Что началось: визг, крики!.. Штаны были велики – их тут же подкатывали; рубашка сползала с плеч – ничего, можно веревочкой перехватить на шее. Все не голый.
– Евтих, запрягай коня, еще возьмем машинку «Зингер», самопряху, едому. Пусть Анисья перешивает. Мне когда сошьет рубашку. Поехали…
Радовались Анисья, Евтих, дети. Мерили, подшивали до полуночи. Анисья оказалась неплохой швеей. Машинка не умолкала. В доме чуть преобразилось, дети по нужде ходили на улицу, стало чище, светлее. Макар прогнал Евтиха в Спасск, чтобы он за шкурки колонков, соболей купил гвоздей, стекла и побольше муки.

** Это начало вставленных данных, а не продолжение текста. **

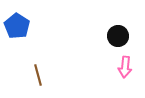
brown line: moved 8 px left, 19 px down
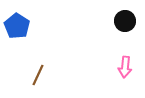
black circle: moved 7 px right, 15 px up
brown line: rotated 40 degrees clockwise
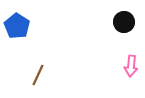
black circle: moved 1 px left, 1 px down
pink arrow: moved 6 px right, 1 px up
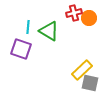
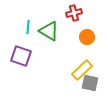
orange circle: moved 2 px left, 19 px down
purple square: moved 7 px down
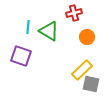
gray square: moved 1 px right, 1 px down
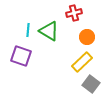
cyan line: moved 3 px down
yellow rectangle: moved 8 px up
gray square: rotated 24 degrees clockwise
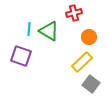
cyan line: moved 1 px right, 1 px up
orange circle: moved 2 px right
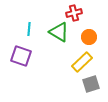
green triangle: moved 10 px right, 1 px down
gray square: rotated 36 degrees clockwise
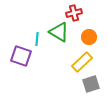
cyan line: moved 8 px right, 10 px down
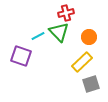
red cross: moved 8 px left
green triangle: rotated 15 degrees clockwise
cyan line: moved 1 px right, 3 px up; rotated 56 degrees clockwise
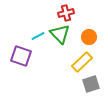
green triangle: moved 1 px right, 2 px down
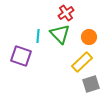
red cross: rotated 21 degrees counterclockwise
cyan line: rotated 56 degrees counterclockwise
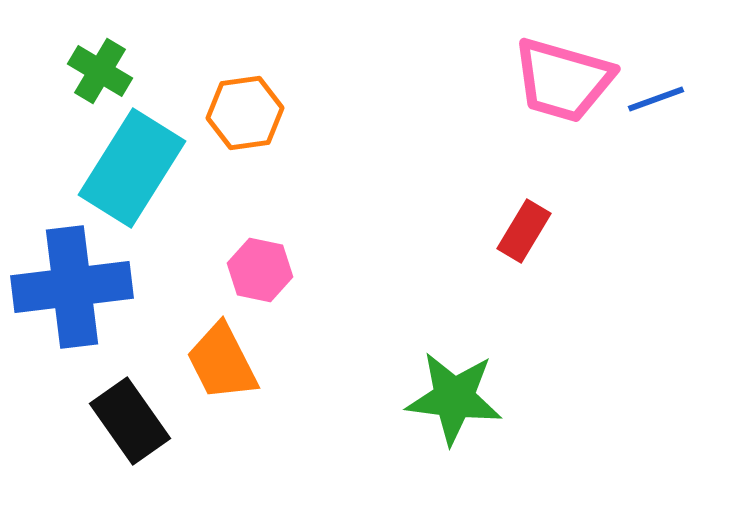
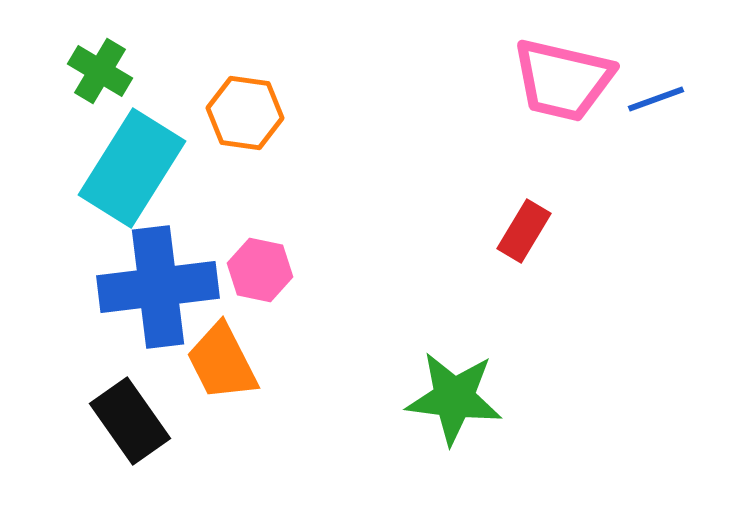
pink trapezoid: rotated 3 degrees counterclockwise
orange hexagon: rotated 16 degrees clockwise
blue cross: moved 86 px right
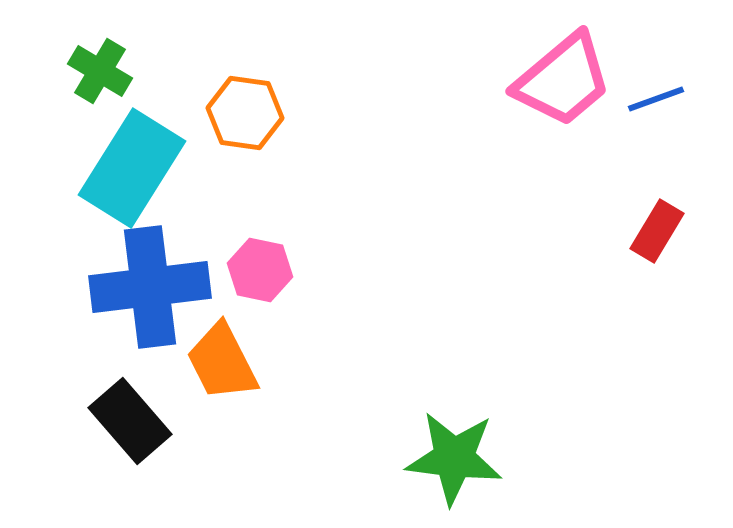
pink trapezoid: rotated 53 degrees counterclockwise
red rectangle: moved 133 px right
blue cross: moved 8 px left
green star: moved 60 px down
black rectangle: rotated 6 degrees counterclockwise
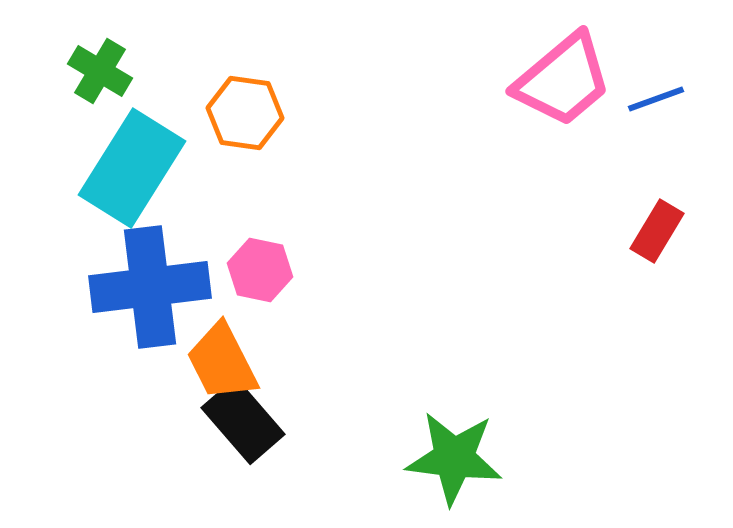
black rectangle: moved 113 px right
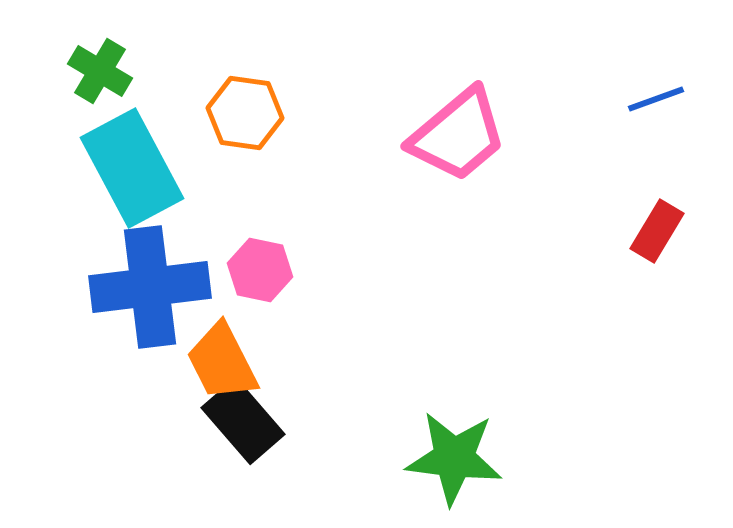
pink trapezoid: moved 105 px left, 55 px down
cyan rectangle: rotated 60 degrees counterclockwise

Сам же нанял мужиков валить лес, вывозить его из тайги. У Макара не засидишься. Пошла работа. Рос сруб огромного дома-пятистенка с расчетом на те тринадцать душ и на те, которые еще будут.
Слетела с Макара паутина тоски и безразличия. Строил ладно, с размахом. Не успел сойти снег с сопки, как на подворье Хоминых стоял дом с голубыми наличниками и ставнями, с резным крыльцом, которое построил сам Макар. Старый дом приспособил под овчарню, куда думал нагнать Евтиху овец. Срубили стайку для коров, конюшню для коней, амбар для зерна. Хотя еще ни живности, ни зерна не было. Новоселье прошло в завистливых возгласах, в диком переплясе на крашеном полу, Анисья ворчала, что, мол, шибко пляшут, пол испортят. А Кузиха, самая вредная баба на деревне, худющая, остроносая, с бегающими бесцветными глазами, назло крутилась на каблуках, чтобы содрать краску. Поджав губы, ходила по избе, заглядывала в каждый угол, трогала горшки и черепки на припечке.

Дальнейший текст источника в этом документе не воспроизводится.